Tuesday, March 15, 2011

On the non-sustainability of nuclear power

Have no fear for atomic energy - cause none of them can stop the time
/Redemption Song by Bob Marley

Nuclear Free Zone

As Japan's nuclear crisis is unravelling, the fear of radiation has re-entered the western mind. The Swedish blogosphere is bickering, in the US Obama is defiant, but not triumphant, about the future of nuclear energy in the US. In Germany Angela Merkel gives in to a vocal anti-nuclear opinion that reminds us about the force in political grassroots movements.

I, too, am very frightened about the spectre of a major nuclear disaster, and speechless before the folly of trying to keep nuclear waste safe for 100 000 years. Tomorrow the Swedish nuclear industry will present a plan how to do that... environmental organisations are critical, and argue that the copper containers will corrode after 1000 years. What kind of thousand year's Reich do they imagine that can follow this up until 3011? And what kind of civilisation would be able to keep the danger in memory for 100 000 years? Certainly not homo sapiens - the nuclear industry must hope that some new breed of sapiens appears, and that we manage to transfer vital information about our ecologial footprint to them. Harry Potter is more realistic. Unless these utopias come true, the most likely outcome is that Sweish groundwater will be heavyily polluted and swats of land inhabitable.

But still - have no fear. In spite of all talk about a nuclear renaissance, improved technology and the brilliant idea that nuclear power can replace fossile fuels, nuclear power has no future in a world of expensive oil. Not because it is dangerous, but because it is just as dependent on these fossil fuels as any other industry is.
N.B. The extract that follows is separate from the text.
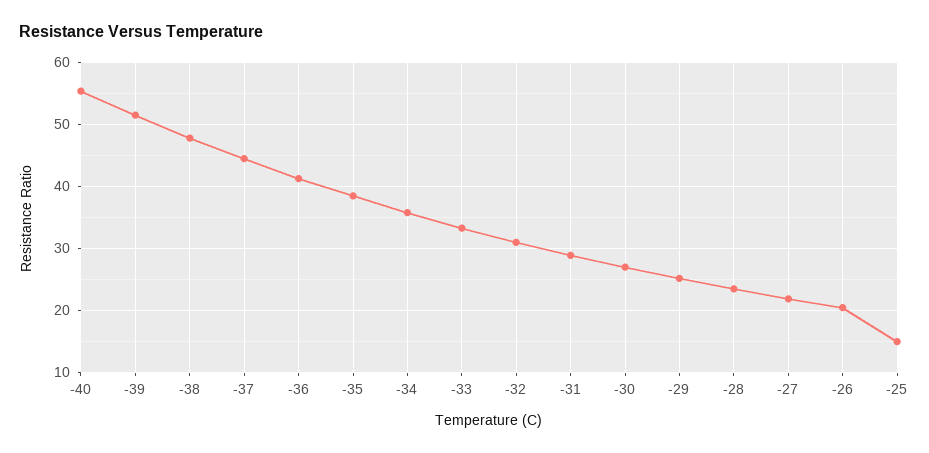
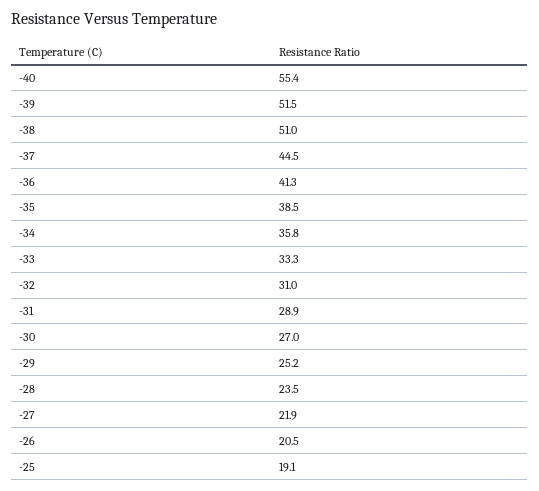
-38: 48 -> 51
-25: 15 -> 19.1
Consider the mining process - what do you think that the trucks run on? Fossil fuels, of course. Then the very product of the mines have to be transported to powerplants. By sailing boats? Unfortunately not. This trip, as any other, will be fossily fueled.

Once the nuclear fuel reaches the plant, it's consumption emits very little co2, which is about the only positive thing about nucelar power. But for doing so it requires a massive infrastructure, experts travelling in cars, parts coming in trucks and all these things that any other business do. All this things require fossil fuels - and all businesses rely on fossil fuels.

As the price of oil goes up, as it certainly will - the cost of all these transport will be added to the price of nuclear power , and make it a much less attractive kind of energy it is as long as driving trucks is cheap. The cost of building new plants will rise even more since building involves many transports. And that cost is not small even today. Security will likely be less safe when the industry is forced to save money.

There is no future for nucelar power in a peak oil world. Of course it is theoretically possible to run this whole scheme with sailing ships and electric vehicles, but that would require a massive investment in these technologies, investments that are very delayed. It will be very expensive and exposed to the same kind of flaws as fossil fuels - once everyone wants an electric vehicle, we will havea real problem finding metals for batteries.

Nuclear power is a very efficient way to produce energy, but it does not in any way replace fossil fuels. At least not before trucks are electrical. And maybe this is worse than the risk of future groundwater pollution and radiation crises. What so much energy produced so easily does is to make electricity cheaper, which is highly popular among consumers, but also discourages them to save energy. In spite of alleged technical progress, the average Swede consumes more enrgy today than 25 years ago. Maybe the real question about nuclear energy is - how big an obstacle is it to energy saving?

Whatever the answer to that question is, Nuclear power "can not stop the time", as Bob Marley sings. As so many other things, it will become way too expensive when fossil fuels become rare, and few societies wil have the means to keep it running. In stead we will have to look for solutions that do the work with a minimal energy consumption. Small scale, local and smart - those will be the keywords in the future, whether you like it or not.